Entries provided:
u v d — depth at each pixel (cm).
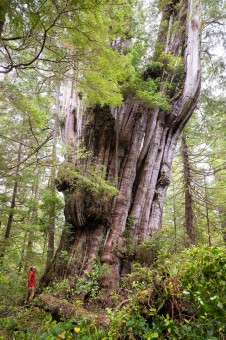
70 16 366
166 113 1064
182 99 1067
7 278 852
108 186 780
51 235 998
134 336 353
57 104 1162
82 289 718
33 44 411
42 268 1118
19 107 577
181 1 1194
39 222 1046
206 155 1323
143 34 946
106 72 457
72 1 341
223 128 1305
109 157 960
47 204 999
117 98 507
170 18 1214
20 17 343
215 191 1524
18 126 925
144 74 1048
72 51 435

Required action: Word for word, restate every line of the listing, omitting the pictures.

Result of the exercise:
u v d — depth at each pixel (cm).
70 16 366
166 113 1064
182 99 1067
7 278 852
108 186 780
51 235 998
134 336 353
57 104 1162
82 289 718
33 44 411
42 268 1118
19 107 577
181 1 1194
39 222 1046
206 155 1323
143 34 946
106 72 457
72 1 341
223 128 1305
109 157 960
47 204 999
117 98 507
170 18 1214
20 17 343
215 191 1524
18 126 925
144 74 1048
72 51 435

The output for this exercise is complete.